◆ AIM OF THE EXERCISE: Report every line in the records below that contains the word "blender", copying each one in full.

◆ SUPPLIED ENTRIES:

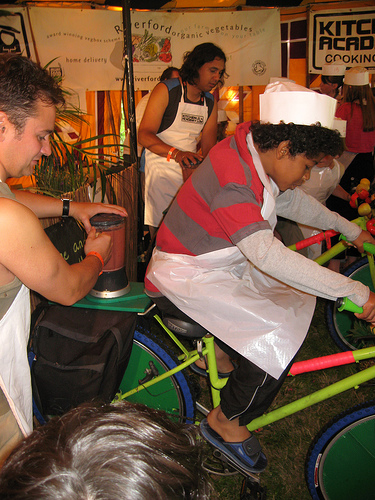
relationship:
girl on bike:
[146, 76, 374, 481] [92, 253, 375, 495]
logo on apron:
[180, 110, 205, 127] [144, 79, 207, 224]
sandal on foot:
[197, 420, 273, 496] [193, 397, 280, 484]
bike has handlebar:
[92, 253, 375, 495] [336, 299, 370, 323]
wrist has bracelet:
[77, 240, 117, 278] [86, 250, 108, 273]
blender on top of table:
[83, 213, 130, 296] [61, 281, 156, 320]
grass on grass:
[168, 356, 374, 492] [168, 356, 373, 500]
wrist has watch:
[77, 240, 117, 278] [59, 197, 78, 216]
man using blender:
[0, 56, 119, 440] [83, 213, 130, 296]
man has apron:
[0, 56, 119, 440] [1, 255, 35, 432]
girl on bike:
[146, 73, 354, 479] [92, 253, 375, 495]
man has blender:
[0, 56, 119, 440] [83, 213, 130, 296]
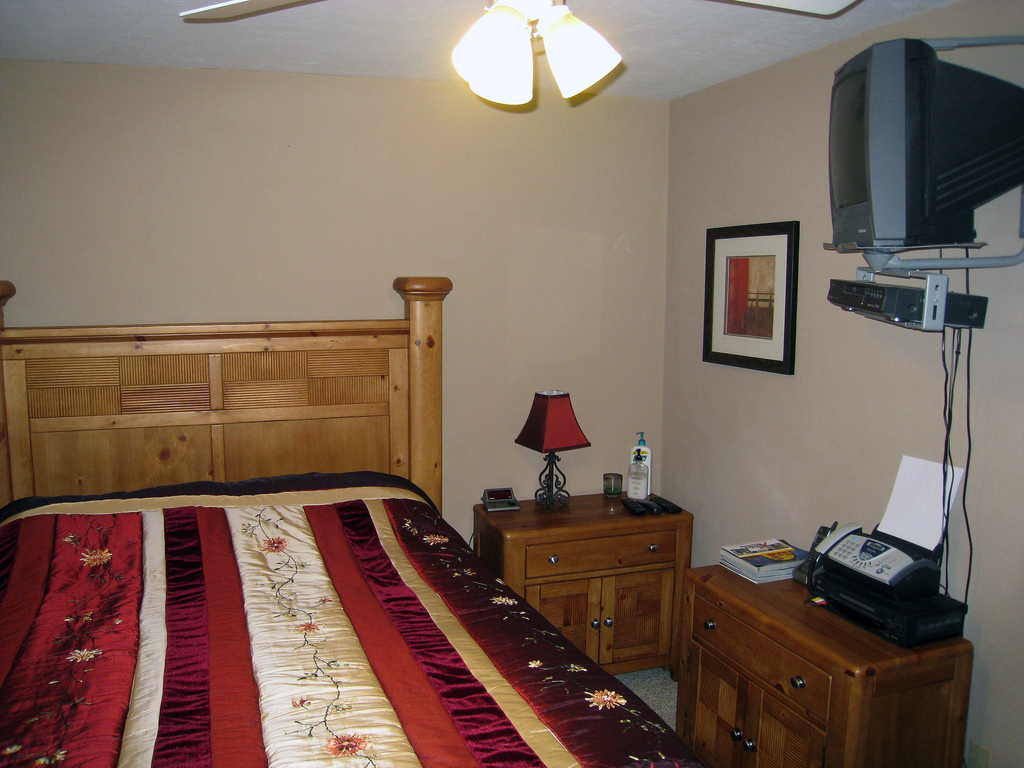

◆ SOLUTION TO THE EXERCISE:
blender on top of table:
man using blender:
man has blender:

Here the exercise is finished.